From our perspective, communicating CDR (Carbon Dioxide Removal) across different social contexts, media, and networks is crucial for its success or failure. The sixth chapter of “The State of Carbon Dioxide Removal, 3rd Edition” report shows how acceptance of CDR depends on climate justice, trust, and local benefits, alongside understanding the fundamental role of communication and proper information transmission for the progress of atmospheric carbon dioxide capture.
The Importance of Perceptions and Communication
Reading this chapter, we observe the analysis of atmospheric carbon dioxide capture across different social contexts and how it is communicated in media and networks. It stems from the idea that although CDR has gained weight in scientific reports and policy debates, it remains a poorly known topic for the majority of the population, and current communication frameworks are often confusing, mixing technologies with very different climate implications. Throughout the chapter, three pillars are combined: social science literature on the acceptance of energy and climate technologies, new empirical evidence on attitudes toward specific CDR methods, and content and sentiment analysis in the press and digital platforms.
CDR Acceptance and Climate Justice
Applying classic social acceptance frameworks to CDR, the chapter shows that attitudes toward these technologies are rarely a flat yes or no. Support and rejection are usually conditional on factors such as direct economic costs and benefits, environmental and productive co-benefits, the quality of institutional and project governance, trust in the actors involved, and broader values regarding climate justice and relationship with nature. Empirical evidence indicates that people tend to view more favorably those methods that bring clear improvements to their immediate surroundings—for example, restoration of peatlands and wetlands, agroforestry systems, soil carbon sequestration practices, or biochar that improves fertility and water retention. Conversely, more skepticism is shown toward options perceived as highly technological or remote, such as direct air capture (DACCS) or certain marine interventions, especially when their local benefits, risks, and governance are not well explained.
The chapter grants a central role to justice. It underlines that historical trajectories of environmental injustice, structural racism, land dispossession, or poorly managed projects deeply condition how new CDR proposals are received. In communities with such experiences, CDR can be perceived as a continuation of extractive practices if presented as an innovation arriving from the outside without real participation or guarantees of fair distribution of benefits and risks. Therefore, the authors insist that CDR planning must integrate from the outset a careful look at existing inequalities, potential differentiated impacts, and mechanisms to prevent the repetition of past injustices, making social sciences indispensable for understanding and addressing these matters.
Communication Processes and Participation
Beyond messages, the chapter proposes guidelines for designing communicative and participatory processes around CDR projects.
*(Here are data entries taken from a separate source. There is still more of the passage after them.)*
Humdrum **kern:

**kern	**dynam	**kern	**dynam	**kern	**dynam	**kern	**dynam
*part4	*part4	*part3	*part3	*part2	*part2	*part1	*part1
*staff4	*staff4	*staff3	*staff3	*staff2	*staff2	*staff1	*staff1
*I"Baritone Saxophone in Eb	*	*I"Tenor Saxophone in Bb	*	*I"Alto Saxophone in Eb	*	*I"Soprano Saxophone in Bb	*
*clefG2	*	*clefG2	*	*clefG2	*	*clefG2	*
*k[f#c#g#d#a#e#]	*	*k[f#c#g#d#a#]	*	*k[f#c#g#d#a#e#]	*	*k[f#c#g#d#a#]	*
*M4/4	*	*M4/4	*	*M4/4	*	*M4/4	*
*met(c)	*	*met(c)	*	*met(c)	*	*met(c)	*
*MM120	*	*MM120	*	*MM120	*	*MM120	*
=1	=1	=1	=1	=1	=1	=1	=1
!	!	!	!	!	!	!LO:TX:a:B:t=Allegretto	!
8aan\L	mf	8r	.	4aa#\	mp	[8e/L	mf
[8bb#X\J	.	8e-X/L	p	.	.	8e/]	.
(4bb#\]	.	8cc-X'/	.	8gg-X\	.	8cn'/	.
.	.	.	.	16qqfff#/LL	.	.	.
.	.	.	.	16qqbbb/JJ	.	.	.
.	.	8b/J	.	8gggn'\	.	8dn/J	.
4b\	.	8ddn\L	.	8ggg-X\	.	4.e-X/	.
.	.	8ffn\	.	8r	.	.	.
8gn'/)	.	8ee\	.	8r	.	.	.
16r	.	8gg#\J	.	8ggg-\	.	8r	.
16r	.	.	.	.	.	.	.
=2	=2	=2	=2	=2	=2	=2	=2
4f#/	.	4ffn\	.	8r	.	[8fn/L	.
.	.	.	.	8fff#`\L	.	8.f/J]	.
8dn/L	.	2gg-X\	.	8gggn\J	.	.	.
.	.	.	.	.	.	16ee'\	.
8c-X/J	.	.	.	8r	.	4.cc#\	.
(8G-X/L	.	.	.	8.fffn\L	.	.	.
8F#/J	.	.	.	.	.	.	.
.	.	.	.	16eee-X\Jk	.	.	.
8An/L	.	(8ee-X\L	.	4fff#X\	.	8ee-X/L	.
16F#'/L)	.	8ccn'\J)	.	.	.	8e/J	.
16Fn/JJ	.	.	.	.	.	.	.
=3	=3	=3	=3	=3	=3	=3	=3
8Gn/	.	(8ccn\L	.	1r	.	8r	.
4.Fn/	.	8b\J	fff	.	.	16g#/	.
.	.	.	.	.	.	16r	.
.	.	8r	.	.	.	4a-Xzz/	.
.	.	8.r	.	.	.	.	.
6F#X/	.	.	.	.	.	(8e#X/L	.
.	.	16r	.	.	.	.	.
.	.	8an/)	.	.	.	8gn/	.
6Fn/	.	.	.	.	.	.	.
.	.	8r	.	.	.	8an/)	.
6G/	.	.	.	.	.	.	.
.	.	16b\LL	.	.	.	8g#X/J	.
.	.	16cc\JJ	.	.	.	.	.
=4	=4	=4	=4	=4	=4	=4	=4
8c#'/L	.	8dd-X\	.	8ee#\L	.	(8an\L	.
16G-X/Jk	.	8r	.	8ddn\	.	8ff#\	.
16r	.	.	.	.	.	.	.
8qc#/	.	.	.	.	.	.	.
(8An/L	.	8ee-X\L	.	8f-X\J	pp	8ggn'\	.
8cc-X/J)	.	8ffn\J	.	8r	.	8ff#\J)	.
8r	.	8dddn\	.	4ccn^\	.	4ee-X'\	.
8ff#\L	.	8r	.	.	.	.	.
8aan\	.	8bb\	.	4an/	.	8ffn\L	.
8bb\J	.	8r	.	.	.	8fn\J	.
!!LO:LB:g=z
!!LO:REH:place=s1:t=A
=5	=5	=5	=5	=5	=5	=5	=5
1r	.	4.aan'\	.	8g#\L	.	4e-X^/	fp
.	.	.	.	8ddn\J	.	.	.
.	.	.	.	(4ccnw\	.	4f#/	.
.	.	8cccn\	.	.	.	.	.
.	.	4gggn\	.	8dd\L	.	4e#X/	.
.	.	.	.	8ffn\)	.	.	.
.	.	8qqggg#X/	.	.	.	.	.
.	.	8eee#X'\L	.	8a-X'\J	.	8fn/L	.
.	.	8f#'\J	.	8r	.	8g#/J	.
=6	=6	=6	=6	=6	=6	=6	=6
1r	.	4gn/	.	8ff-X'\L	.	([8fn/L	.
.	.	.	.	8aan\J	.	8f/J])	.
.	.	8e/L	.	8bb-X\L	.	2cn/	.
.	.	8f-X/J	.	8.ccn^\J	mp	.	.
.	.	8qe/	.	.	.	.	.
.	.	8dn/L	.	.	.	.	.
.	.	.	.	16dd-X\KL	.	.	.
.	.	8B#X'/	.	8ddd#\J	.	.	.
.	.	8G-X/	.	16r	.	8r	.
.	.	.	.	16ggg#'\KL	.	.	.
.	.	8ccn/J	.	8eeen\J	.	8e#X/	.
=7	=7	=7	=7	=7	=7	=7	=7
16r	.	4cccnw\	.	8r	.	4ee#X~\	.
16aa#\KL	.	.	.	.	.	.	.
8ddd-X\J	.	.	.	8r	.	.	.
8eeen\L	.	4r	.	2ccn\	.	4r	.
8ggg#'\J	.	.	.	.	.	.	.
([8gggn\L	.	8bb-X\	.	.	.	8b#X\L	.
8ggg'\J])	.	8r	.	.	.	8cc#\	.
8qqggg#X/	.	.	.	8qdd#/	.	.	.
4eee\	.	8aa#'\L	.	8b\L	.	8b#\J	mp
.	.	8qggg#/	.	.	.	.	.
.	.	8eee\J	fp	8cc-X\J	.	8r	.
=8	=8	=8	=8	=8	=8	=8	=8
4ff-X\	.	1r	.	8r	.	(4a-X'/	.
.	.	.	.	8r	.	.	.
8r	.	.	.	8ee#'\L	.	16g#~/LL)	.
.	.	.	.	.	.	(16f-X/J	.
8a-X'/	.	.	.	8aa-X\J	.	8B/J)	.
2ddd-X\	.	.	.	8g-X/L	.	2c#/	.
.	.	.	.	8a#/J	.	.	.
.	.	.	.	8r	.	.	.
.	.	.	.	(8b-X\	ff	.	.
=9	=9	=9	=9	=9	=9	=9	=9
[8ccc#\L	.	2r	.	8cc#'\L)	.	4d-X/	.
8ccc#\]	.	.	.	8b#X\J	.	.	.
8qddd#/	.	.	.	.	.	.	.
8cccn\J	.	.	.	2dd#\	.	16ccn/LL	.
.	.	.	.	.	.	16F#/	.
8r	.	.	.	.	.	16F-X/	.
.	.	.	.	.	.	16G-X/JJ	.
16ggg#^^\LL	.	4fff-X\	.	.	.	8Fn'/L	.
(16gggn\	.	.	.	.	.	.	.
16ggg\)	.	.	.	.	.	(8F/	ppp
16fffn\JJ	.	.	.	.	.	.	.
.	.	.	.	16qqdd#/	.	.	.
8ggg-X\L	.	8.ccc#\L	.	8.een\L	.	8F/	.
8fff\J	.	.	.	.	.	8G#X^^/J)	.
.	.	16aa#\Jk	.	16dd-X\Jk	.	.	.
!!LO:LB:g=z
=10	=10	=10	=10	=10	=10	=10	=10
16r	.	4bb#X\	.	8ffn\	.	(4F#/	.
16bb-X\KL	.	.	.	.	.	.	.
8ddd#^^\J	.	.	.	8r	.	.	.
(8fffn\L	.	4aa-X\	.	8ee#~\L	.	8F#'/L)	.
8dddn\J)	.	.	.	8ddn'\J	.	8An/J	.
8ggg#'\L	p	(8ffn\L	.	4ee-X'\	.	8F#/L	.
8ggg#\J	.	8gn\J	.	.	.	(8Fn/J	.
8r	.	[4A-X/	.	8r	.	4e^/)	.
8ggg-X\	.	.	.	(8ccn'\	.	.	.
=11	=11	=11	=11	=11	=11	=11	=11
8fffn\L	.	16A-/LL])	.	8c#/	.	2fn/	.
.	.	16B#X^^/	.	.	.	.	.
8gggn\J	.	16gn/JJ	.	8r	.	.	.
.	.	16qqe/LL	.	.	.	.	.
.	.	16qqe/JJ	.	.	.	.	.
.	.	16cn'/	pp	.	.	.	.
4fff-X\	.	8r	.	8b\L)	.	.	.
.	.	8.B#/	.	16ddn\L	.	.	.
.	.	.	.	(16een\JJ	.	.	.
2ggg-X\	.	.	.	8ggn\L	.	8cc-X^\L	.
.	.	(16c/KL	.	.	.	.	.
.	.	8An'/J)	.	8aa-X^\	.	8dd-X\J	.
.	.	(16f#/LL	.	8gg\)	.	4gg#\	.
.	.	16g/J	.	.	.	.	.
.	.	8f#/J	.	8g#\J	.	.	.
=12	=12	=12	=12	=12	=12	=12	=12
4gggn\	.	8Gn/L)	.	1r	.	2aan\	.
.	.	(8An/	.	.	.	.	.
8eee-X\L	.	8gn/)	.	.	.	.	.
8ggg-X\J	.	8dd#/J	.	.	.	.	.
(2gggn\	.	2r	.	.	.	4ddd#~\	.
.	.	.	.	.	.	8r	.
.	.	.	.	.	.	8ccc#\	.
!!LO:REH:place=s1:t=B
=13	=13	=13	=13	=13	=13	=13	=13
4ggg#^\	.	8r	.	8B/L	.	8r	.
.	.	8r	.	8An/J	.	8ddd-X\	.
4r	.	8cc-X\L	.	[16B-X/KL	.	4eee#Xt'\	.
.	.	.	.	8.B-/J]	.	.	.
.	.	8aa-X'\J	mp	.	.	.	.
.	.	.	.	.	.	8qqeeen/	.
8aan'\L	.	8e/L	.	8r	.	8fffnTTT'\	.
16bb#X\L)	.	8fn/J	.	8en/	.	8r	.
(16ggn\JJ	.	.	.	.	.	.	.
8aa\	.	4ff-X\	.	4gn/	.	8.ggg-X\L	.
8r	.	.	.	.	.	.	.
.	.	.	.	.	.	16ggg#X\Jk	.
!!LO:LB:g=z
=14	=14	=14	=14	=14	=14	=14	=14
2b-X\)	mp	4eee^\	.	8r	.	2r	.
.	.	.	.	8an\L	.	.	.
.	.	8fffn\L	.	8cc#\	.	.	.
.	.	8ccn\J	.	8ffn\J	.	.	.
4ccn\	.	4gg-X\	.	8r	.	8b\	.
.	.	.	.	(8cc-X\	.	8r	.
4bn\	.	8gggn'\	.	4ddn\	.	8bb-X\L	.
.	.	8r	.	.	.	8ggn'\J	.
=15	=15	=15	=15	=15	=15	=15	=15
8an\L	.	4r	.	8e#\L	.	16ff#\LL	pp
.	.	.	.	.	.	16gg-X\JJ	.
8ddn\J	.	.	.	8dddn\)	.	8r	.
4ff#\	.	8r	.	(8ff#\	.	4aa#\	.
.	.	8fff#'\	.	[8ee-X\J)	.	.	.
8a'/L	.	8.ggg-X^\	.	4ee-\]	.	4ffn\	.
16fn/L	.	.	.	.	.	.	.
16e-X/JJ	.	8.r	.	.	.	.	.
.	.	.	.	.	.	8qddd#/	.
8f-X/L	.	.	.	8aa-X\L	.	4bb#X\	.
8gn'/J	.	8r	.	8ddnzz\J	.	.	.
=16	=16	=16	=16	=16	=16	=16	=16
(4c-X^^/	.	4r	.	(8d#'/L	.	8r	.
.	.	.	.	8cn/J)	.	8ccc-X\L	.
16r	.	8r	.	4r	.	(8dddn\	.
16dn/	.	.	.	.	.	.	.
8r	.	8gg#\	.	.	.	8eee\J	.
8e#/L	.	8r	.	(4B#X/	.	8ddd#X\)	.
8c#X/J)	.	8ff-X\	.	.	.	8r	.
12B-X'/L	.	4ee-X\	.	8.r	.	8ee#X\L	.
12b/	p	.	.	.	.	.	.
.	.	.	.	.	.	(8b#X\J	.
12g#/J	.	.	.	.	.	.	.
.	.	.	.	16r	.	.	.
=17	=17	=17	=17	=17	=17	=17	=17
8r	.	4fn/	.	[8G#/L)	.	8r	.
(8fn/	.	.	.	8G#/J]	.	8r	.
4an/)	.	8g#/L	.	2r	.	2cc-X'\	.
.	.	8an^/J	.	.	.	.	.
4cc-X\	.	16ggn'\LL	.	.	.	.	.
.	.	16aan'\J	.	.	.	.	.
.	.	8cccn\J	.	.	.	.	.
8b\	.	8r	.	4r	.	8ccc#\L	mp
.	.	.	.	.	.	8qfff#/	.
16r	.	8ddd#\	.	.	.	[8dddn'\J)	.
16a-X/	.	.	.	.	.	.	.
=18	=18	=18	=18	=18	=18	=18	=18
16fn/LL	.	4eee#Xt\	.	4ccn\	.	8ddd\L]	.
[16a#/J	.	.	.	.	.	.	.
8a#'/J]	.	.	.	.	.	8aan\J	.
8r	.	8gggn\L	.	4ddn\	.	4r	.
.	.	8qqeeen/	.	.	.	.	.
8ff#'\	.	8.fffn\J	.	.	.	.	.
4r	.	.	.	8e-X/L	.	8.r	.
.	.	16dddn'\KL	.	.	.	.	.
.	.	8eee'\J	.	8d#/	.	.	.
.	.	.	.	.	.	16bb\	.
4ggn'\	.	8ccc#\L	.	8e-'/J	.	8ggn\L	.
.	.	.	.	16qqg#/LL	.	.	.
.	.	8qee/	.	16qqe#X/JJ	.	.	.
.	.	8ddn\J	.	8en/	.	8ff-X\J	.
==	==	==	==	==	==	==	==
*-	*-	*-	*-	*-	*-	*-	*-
It recommends developing specific materials for potential adopters—for example, farmers—explaining what applying soil carbon sequestration or biochar practices implies, what technical and administrative requirements they entail, and how results are monitored. It also emphasizes the need for inclusive structured dialogue processes that involve local communities, social organizations, and historically marginalized groups from the initial planning stages. Public communication, it notes, should be backed by stable, fair, and transparent policy signals in the form of removal targets, quality criteria, and safeguards, so that it is not limited to rhetorical campaigns but reflects credible regulatory frameworks.
CDR in the Print Press
A substantive part of the chapter is dedicated to analyzing the presence of CDR in the press using systematic searches and trained classifiers to identify articles and distinguish methods. The results show a trajectory of steady increase in the number of articles since the mid-2000s, peaking at moments like COP26 or the consolidation of “net-zero emissions” language. Since 2021, however, specific coverage of CDR has fallen sharply, with annual declines around 24%, higher than the drop registered in general climate coverage. Qualitative analysis of pieces from major Anglo-Saxon newspapers reveals that most articles recognize the need to continue reducing emissions, and few explicitly present CDR as a direct alternative to mitigation. Nonetheless, many resort to frameworks describing methods as “natural” or “unnatural” and mix references to CDR with other technologies like fossil CCS, offsets, or geoengineering without drawing a clear line between them. This contributes to confusing what is considered durable removal from the atmosphere and can make it easier to legitimize practices with much more limited climate value.
CDR on Social Networks
The chapter extends the analysis to social networks by building on previous work on Twitter/X and incorporating data from Reddit and Bluesky. The digital conversation on CDR appears concentrated on a few methods—afforestation and reforestation, DACCS, BECCS, biochar, and enhanced weathering—while other approaches, such as biomass sinking, ocean fertilization, or direct ocean storage, are barely mentioned. Sentiment analysis reflects a mix of hope and curiosity toward new solutions with skepticism and concern over costs, impacts, and justice, especially in the case of large and technologically complex projects. On Reddit and Bluesky, the discussion tends to be more technical and specialized, with a strong presence of scientists, activists, and industry professionals, offering useful spaces for deepening debates but keeping CDR as a niche topic.